Dimensional Modeling of a Loan Approval Process and Fact Grain(s)

data-warehousedimensional-modelingfacttable

Context:

I'm modeling for a lending company and I'm modeling our loan approval process. I have some basic dimensions relative to our business figured out:

  • Time(day)
  • Account
  • Opportunity
  • Channel

And I and getting to the modeling of fact table(s) around the loan approval and credit decisioning process. An opportunity will get one or more "Credit Reviews" which have a series of steps they go through before arriving at a "Credit Decision". My instinct is to model the fact grain at the credit review step level or maybe the credit review level (or have one fact for each grain).

I'm working with some analysts who are used to using a “canned report”, one flattened table extracted from the source system that is at the opportunity level, and finds a "best credit review", and do a lot of their reporting from that.

I'm trying to explain my credit approval fact and how it would work and they think it's "overly complicated" and seem to want a fact table that is one-to-one with the opportunity, which is a dimension. And contains information on only the "best" credit review. In my mind that seems odd. I haven't run across a fact table that is at the same granularity (one-to-one) with a dimension. Have you ever heard of this? It feels like they are just trying to reproduce what they are used to, a non-dimensionally modeled data mart table at the opportunity level.

I'm trying to explain the utility of having a fact table that is at a higher granularity than they are used to in order to support many questions about the data rather than one, but I seem to be running into a wall getting this concept across. I’m not sure who is right here.

My question is this: Is it every appropriate, say in this situation, to model a fact that has the same cardinality as a dimension (one-to-one) with a core dimension? What would you recommend for this situation?

Best Answer

Dimensions that are 1-1 with facts are not unheard of. The problem with such dimensions is their size, which won't get any smaller just because you introduce a fact table that's even more detailed. Whether you truly need a dimension at the grain of an individual opportunity is a question I'd think about.

You don't mention measures in your question at all, and they're rather important for identifying the fact tables. For instance I'd expect the "Opportunity" (though I'm accustomed to calling it a Loan application) to have the amounts requested and approved. How would you calculate the total amount approved and the number of applications approved/total in the model you're thinking of?
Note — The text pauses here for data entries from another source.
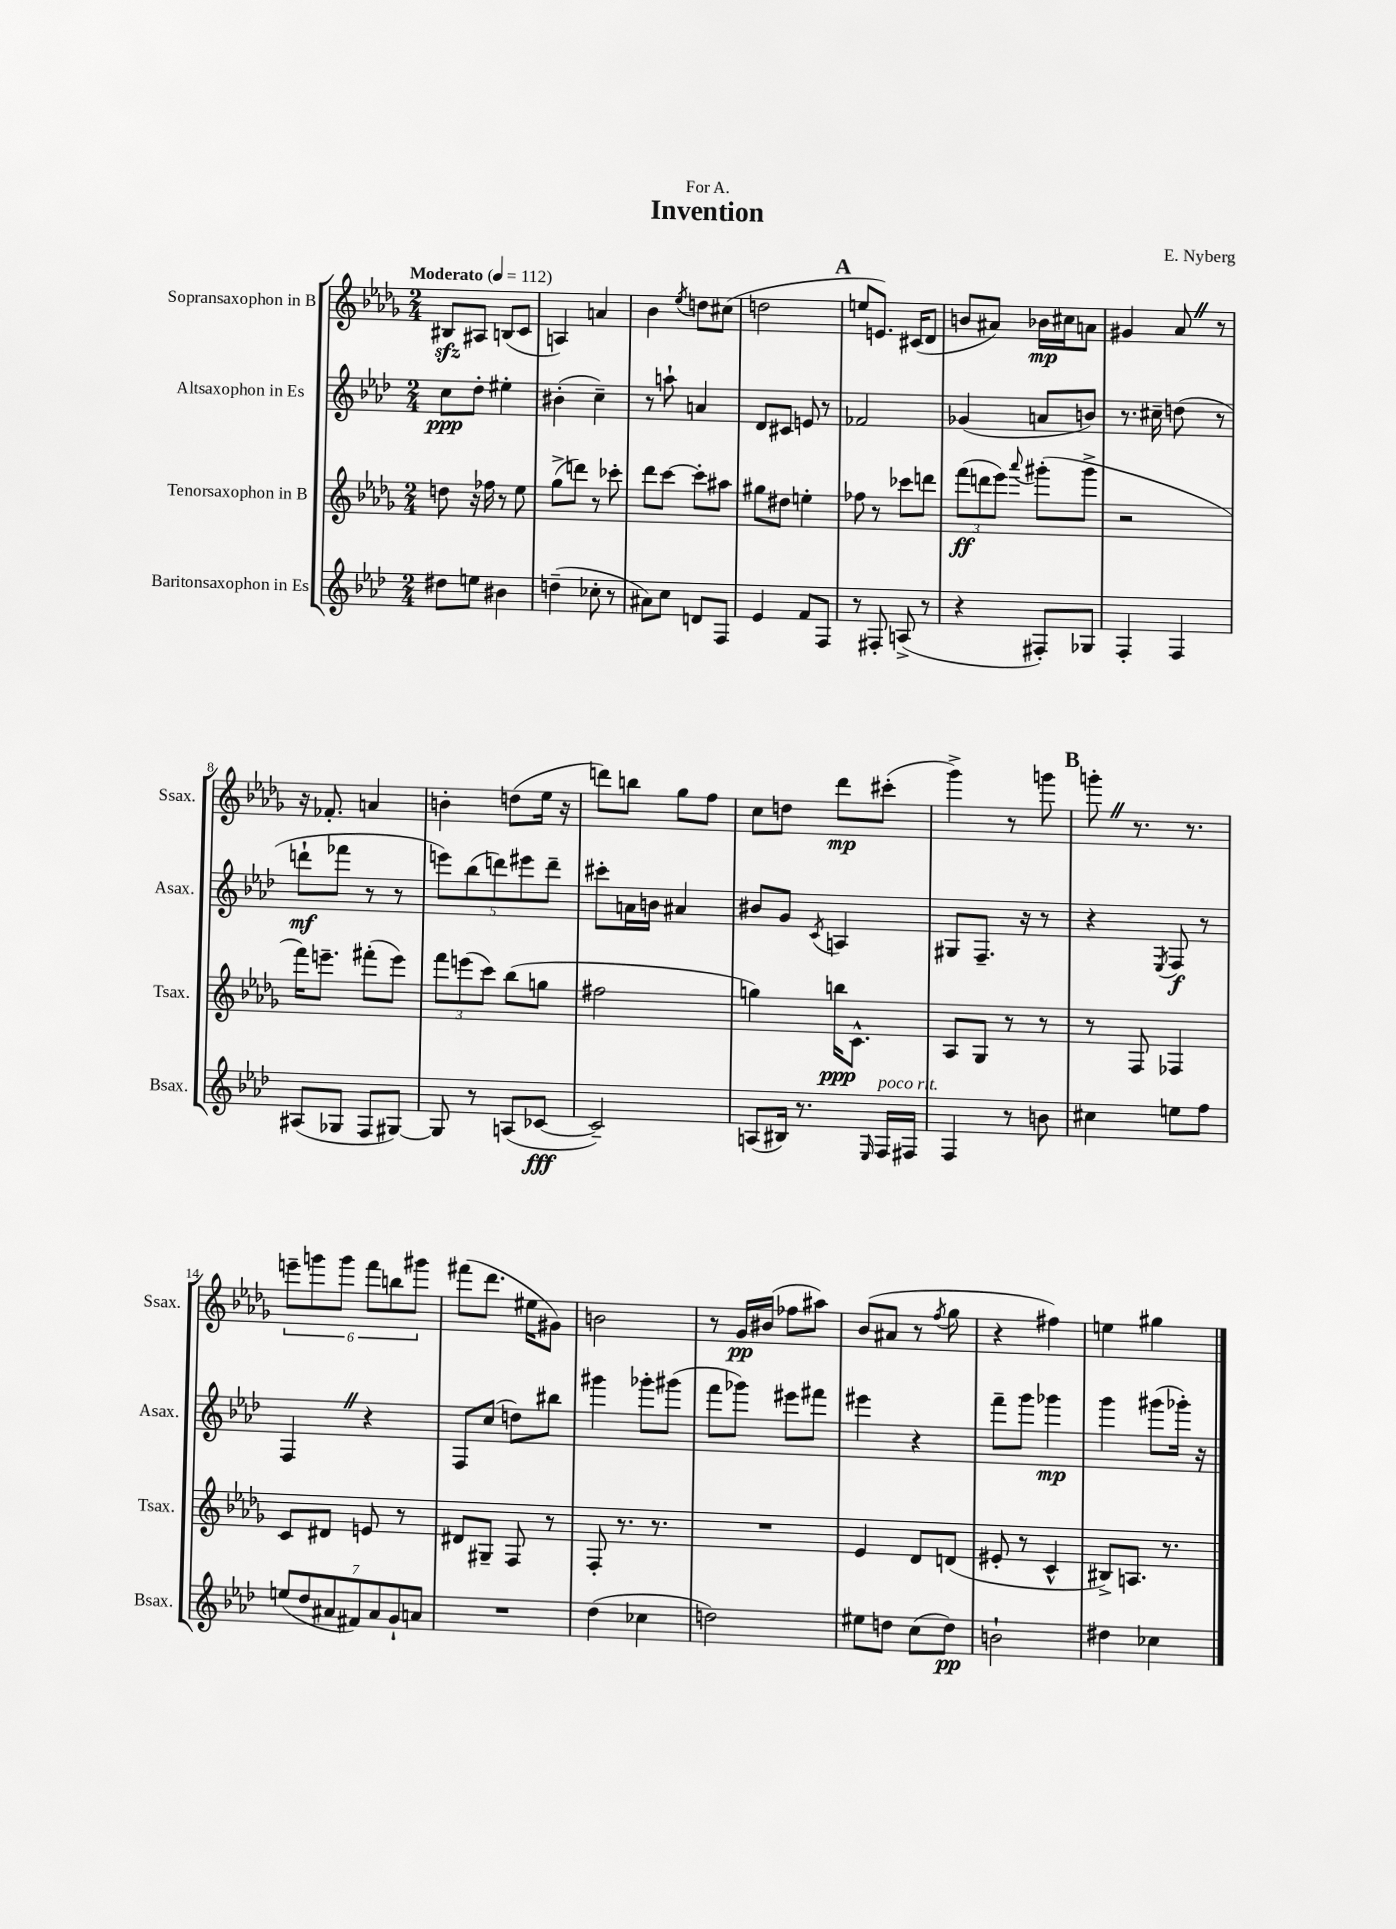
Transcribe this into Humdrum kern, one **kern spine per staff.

**kern	**kern	**kern	**kern
*staff4	*staff3	*staff2	*staff1
*clefG2	*clefG2	*clefG2	*clefG2
*k[b-e-a-d-]	*k[b-e-a-d-g-]	*k[b-e-a-d-]	*k[b-e-a-d-g-]
*M2/4	*M2/4	*M2/4	*M2/4
*MM112	*MM112	*MM112	*MM112
8dd#\L	8dd\	8cc\L	8B#/L
8ee\J	16r	8dd-'\J	8A#/J
.	16ff-\	.	.
4b#\	8r	4ee#'\	(8B/L
.	8ee-\	.	8c/J
=	=	=	=
(4dd~\	(8gg-^\L	(4b#'\	4A/)
.	8ddd\J)	.	.
8cc-'\	8r	4cc~\)	4a/
8r	8ccc-'\	.	.
=	=	=	=
8a#\L)	8ddd-\L	8r	4b-\
8cc\J	[8ccc\J	8aa`\	.
.	.	.	8qee-/
8d/L	8ccc'\]L	4a/	8dd\L
8F/J	8aa#\J	.	(8cc#\J
=	=	=	=
4e-/	8gg#\L	8d-/L	2dd\
.	8dd#\J	8c#/J	.
8f/L	4ee'\	8e/	.
8F/J	.	8r	.
=	=	=	=
8r	8ff-\	2f-/	8ee/L
8F#'/	8r	.	8.e/J)
(8A^/	8ccc-\L	.	.
.	.	.	(16c#/LK
8r	8ddd\J	.	8d-/J
=	=	=	=
4r	(12fff\L	(4g-/	8b/L
.	12ddd\	.	.
.	.	.	8a#/J)
.	12eee-\J)	.	.
.	8qqaaa-/	.	.
8F#'/L)	(8ggg#'\L	8a/L	16b-\LL
.	.	.	16cc#\J
8G-/J	8ggg#^\J	8b/J)	8a\J
=	=	=	=
4F'/	2r	8.r	4g#/
.	.	16cc#~\	.
4F/	.	(8dd\	8a-/
.	.	8r	8r
=	=	=	=
(8A#/L	16fff\LK)	8ddd`\L	16r
.	8.eee~\J	.	8.f-'/
8G-/J	.	8fff-\J	.
8F/L	(8fff#'\L	8r	4a/
[8G#/J)	8eee\J)	8r	.
=	=	=	=
8G#/]	12fff\L	10eee\L)	4b'\
.	(12eee\	.	.
.	.	(10bb-\	.
8r	.	.	.
.	12ccc\J)	.	.
.	.	10ddd\)	.
(8A/L	(8bb-\L	.	(8dd\L
.	.	10eee#\	.
[8c-/J	8gg\J	.	16ee-\Jk
.	.	10ddd~\J	.
.	.	.	16r
=	=	=	=
2c-~/])	2ff#\	8ccc#'\L	8ddd\L)
.	.	16a\L	8bb\J
.	.	16b\JJ	.
.	.	4a#/	8gg-\L
.	.	.	8ff\J
=	=	=	=
(8A/L	4gg\)	8b#/L	8cc\L
16B#/Jk)	.	8g/J	8dd\J
8.r	.	.	.
.	.	8qc/	.
.	16bb\LK	4A/	8ddd-\L
.	8.c^^\J	.	.
16qqE-/	.	.	.
16F/LL	.	.	(8ccc#'\J
16F#/JJ	.	.	.
=	=	=	=
4F/	8A-/L	8G#/L	4ggg-^\)
.	8G-/J	8.F~/J	.
8r	8r	.	8r
.	.	16r	.
8b\	8r	8r	8ggg\
=	=	=	=
4cc#\	8r	4r	8ggg'\
.	8F/	.	8.r
.	.	8qE-/	.
8ee\L	4F-/	8F/	.
.	.	.	8.r
8ff\J	.	8r	.
=	=	=	=
(14ee/L	8c/L	4F/	12eee~\L
14dd-/	.	.	.
.	.	.	12ggg\
.	8d#/J	.	.
14a#/	.	.	.
.	.	.	12ggg\J
14f#/)	.	.	.
.	8e/	4r	12fff\L
14a#/	.	.	.
.	.	.	12bb\
14g`/	.	.	.
.	8r	.	.
.	.	.	12ggg#\J
14a/J	.	.	.
=	=	=	=
2r	8d#/L	8F/L	(8fff#\L
.	8G#~/J	(8cc/J	8.ddd-\J
.	8F/	8dd\L)	.
.	.	.	16ee#\LK
.	8r	8bb#\J	8g#\J)
=	=	=	=
(4dd-\	8F'/	4ggg#\	2b\
.	8.r	.	.
4cc-\	.	8ggg-'\L	.
.	8.r	.	.
.	.	(8ggg#\J	.
=	=	=	=
2dd\)	2r	8fff\L	8r
.	.	8ggg-\J)	16g-/LL
.	.	.	(16b#/JJ
.	.	8eee#\L	8ff-\L
.	.	8fff#\J	8aa#\J)
=	=	=	=
8ee#\L	4e-/	4eee#\	(8b-/L
8dd\J	.	.	8a#/J
(8cc\L	8d-/L	4r	8r
.	.	.	8qff/
8dd\J)	(8d/J	.	8gg-\
=	=	=	=
2b`\	8e#'/	8fff~\L	4r
.	8r	8ggg\J	.
.	4c^^/	4ggg-\	4ff#\)
=	=	=	=
4dd#\	8B#^/L)	4ggg\	4ee\
.	8.A/J	.	.
4cc-\	.	(8ggg#\L	4gg#\
.	8.r	.	.
.	.	16ggg-'\Jk)	.
.	.	16r	.
==	==	==	==
*-	*-	*-	*-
I find it weird that you're attemting to convince the potential users that they need more functionality than they think they do; in my experience it's usually the other way around. How much domain experience do you have? If you're sure the use-cases you've come up with are real, you should be able to find a stakeholder who agrees with you. If you can't, you probably should postpone implementation until someone needs it.

(Unless your architecture is such that adding a more detailed fact table will require unreasonably large effort if not done upfront, e.g. you're planning to ETL source data directly to the dimensional data mart, throwing away all the data that doesn't fit - but that's an argument against that architecture, not against the "Opportunity" fact table, IMO.)

An "accumulating snapshot" fact table is commonly mentioned when modelling a process in a dimensional paradigm (1, 2).